Nicola Tallant is an Irish investigative journalist focusing on organised crime networks.
Her third book, Cocaine Cowboys, follows the growth of cocaine supply and demand in Ireland. It is a gripping, if rather unnerving, tale of a white gold rush and the cowboys who created a Wild West style frontier both here and abroad while becoming multi-millionaires in the process. This is a story of money, misery and murder.
Ireland has the highest usage of cocaine in the European Union, according to the European Drug Report 2023. But why? Well, conceivably, it seems to have a cool image - a party drug with perceived few ill effects (you’d think differently after spending a shift or two in A&E!) - far distant from the total shame attached to the heroin that had blighted underprivileged areas before.

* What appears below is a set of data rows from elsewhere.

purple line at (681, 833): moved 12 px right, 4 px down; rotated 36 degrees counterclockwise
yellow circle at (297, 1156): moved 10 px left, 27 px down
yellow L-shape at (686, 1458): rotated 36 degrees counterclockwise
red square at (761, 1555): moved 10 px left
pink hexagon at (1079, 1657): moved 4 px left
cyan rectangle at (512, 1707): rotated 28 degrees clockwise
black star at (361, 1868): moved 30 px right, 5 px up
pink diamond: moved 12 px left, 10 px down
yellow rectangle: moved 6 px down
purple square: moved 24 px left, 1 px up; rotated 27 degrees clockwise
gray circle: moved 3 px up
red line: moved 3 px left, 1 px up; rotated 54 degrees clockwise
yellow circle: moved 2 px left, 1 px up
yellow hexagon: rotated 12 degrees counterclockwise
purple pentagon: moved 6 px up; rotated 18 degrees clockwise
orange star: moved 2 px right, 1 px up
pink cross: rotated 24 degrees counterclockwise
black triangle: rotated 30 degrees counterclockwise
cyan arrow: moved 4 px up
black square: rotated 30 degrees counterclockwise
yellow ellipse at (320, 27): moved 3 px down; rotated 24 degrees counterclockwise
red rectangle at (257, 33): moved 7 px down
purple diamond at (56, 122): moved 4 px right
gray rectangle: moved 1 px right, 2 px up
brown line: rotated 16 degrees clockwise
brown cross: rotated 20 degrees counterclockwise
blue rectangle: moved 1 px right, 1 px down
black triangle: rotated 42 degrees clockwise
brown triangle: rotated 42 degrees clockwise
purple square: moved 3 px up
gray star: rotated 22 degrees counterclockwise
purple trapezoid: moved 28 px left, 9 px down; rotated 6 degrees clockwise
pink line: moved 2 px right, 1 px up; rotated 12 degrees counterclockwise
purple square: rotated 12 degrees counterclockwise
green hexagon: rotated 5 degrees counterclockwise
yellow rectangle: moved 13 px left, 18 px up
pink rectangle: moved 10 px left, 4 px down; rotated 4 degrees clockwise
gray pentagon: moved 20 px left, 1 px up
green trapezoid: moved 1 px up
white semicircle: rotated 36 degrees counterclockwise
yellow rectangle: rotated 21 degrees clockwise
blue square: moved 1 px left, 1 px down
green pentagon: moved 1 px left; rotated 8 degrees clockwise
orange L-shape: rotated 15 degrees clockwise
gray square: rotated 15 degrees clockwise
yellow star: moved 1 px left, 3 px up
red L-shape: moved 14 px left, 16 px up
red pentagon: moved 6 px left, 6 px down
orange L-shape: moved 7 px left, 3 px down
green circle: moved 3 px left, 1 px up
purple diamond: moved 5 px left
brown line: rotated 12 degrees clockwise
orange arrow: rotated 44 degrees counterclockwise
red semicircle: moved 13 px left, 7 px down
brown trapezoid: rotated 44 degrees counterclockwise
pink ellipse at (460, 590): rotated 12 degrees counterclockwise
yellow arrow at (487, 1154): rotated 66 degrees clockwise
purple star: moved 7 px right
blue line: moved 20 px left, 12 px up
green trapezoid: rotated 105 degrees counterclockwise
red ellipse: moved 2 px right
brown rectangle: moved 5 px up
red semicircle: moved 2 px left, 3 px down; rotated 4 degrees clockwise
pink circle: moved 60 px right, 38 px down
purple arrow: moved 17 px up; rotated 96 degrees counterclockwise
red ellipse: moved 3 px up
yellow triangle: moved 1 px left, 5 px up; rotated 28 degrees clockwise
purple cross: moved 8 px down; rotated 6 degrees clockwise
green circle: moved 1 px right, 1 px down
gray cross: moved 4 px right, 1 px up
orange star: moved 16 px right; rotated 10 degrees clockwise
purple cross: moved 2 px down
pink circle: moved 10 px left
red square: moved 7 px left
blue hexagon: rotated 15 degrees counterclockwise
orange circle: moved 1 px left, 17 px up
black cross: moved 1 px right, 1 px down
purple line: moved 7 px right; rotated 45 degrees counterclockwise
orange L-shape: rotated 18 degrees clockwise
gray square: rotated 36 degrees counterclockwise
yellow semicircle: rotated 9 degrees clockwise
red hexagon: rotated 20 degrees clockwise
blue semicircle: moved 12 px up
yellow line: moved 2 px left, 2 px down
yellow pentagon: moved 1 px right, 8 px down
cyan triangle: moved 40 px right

In an interview with Pat Kenny, Tallant notes that middle-class people are very particular about “where their avocado comes from”, but “when it comes to cocaine, they don't know, and they don’t care”. The average user doesn't seem to see the link between them buying a line of coke and funding the criminal activities (violent feuds, witness intimidation, money laundering and kidnapping, to name but a few) and the lifestyles of these gang members - and I don't mean the children, yes children, who are being groomed and radicalised into the gangs ready to take the fall for their masters.
Tallant’s journalistic finesse is evident in the amount of detail she weaves in this tapestry of characters from the OCG drug lords down to the impoverished growers and drug mules and often grim stories of Ireland's own Narcos. 4⭐
Many thanks to @eriubooks for sending me an advance copy; this, as always, is an honest review.